── Study material ──

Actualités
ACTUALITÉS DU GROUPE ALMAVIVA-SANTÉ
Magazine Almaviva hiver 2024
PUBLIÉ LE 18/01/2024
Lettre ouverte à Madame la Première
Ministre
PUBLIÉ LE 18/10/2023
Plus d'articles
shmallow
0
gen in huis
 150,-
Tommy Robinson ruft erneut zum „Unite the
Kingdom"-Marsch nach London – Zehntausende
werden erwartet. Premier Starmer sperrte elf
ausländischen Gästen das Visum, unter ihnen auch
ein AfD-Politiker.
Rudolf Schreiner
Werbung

───
── Study material ──

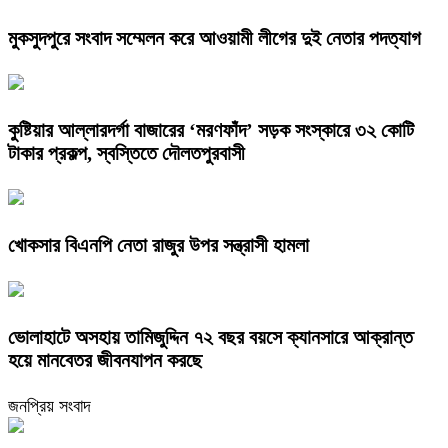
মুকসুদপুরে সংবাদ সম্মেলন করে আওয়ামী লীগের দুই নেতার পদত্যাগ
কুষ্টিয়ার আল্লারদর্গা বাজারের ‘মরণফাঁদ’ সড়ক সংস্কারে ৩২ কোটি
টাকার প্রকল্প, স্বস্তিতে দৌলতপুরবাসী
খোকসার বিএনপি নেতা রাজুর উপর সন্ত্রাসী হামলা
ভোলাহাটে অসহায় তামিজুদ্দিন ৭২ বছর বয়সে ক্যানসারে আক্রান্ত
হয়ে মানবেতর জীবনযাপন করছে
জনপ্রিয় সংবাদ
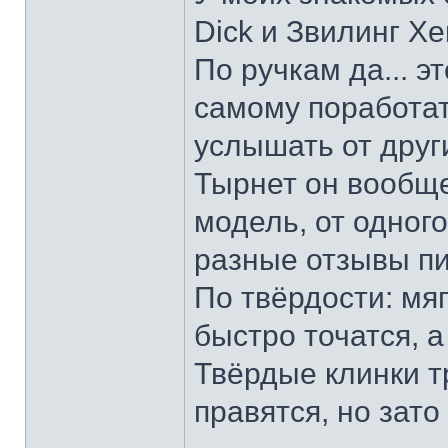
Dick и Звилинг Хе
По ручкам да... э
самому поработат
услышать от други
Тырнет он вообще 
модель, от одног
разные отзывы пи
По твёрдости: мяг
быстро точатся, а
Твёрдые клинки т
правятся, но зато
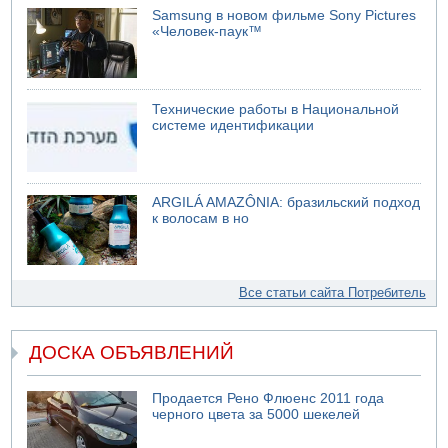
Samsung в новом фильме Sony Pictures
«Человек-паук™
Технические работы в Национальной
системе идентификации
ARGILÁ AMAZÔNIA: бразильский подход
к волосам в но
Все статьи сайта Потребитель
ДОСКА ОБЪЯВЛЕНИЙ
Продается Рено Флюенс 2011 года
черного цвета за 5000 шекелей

───
── Study material ──

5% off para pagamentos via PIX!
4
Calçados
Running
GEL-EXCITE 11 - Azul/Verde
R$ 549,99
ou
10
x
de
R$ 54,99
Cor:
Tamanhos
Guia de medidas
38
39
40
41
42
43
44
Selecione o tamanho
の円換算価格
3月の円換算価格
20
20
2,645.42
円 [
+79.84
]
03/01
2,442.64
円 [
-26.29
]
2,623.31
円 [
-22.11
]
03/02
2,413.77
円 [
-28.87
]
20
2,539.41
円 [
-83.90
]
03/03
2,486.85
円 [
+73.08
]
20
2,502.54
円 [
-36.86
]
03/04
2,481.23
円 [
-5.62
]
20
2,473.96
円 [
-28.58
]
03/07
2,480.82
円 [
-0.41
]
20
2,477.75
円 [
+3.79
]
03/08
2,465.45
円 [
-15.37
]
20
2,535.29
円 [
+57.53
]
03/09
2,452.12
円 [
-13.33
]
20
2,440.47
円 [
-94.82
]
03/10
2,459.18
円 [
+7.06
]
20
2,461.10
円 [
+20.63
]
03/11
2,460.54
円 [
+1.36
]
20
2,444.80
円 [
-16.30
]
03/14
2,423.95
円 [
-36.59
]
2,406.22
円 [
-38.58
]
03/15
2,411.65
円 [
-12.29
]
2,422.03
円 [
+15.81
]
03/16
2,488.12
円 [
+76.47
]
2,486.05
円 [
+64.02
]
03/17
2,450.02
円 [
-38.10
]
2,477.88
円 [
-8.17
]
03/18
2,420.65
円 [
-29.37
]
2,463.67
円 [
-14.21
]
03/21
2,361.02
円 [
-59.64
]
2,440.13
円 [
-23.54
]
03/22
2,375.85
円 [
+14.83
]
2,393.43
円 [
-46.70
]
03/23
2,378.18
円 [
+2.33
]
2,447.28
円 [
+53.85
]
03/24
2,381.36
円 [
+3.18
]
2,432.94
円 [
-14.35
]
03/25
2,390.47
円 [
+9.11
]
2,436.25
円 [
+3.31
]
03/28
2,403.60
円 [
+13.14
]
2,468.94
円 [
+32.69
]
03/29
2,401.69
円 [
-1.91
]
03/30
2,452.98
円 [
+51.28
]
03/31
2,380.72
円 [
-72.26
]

───

## Task item:
Can you reproduce, word for word, everything in the entries from the line containing "মুকসুদপুরে সংবাদ সম্মেলন" down to the line containing "черного цвета за 5000 шекелей", both of those lines included, with the pictures left out?

## Your solution:
মুকসুদপুরে সংবাদ সম্মেলন করে আওয়ামী লীগের দুই নেতার পদত্যাগ
কুষ্টিয়ার আল্লারদর্গা বাজারের ‘মরণফাঁদ’ সড়ক সংস্কারে ৩২ কোটি
টাকার প্রকল্প, স্বস্তিতে দৌলতপুরবাসী
খোকসার বিএনপি নেতা রাজুর উপর সন্ত্রাসী হামলা
ভোলাহাটে অসহায় তামিজুদ্দিন ৭২ বছর বয়সে ক্যানসারে আক্রান্ত
হয়ে মানবেতর জীবনযাপন করছে
জনপ্রিয় সংবাদ
Dick и Звилинг Хе
По ручкам да... э
самому поработат
услышать от други
Тырнет он вообще 
модель, от одног
разные отзывы пи
По твёрдости: мяг
быстро точатся, а
Твёрдые клинки т
правятся, но зато
Samsung в новом фильме Sony Pictures
«Человек-паук™
Технические работы в Национальной
системе идентификации
ARGILÁ AMAZÔNIA: бразильский подход
к волосам в но
Все статьи сайта Потребитель
ДОСКА ОБЪЯВЛЕНИЙ
Продается Рено Флюенс 2011 года
черного цвета за 5000 шекелей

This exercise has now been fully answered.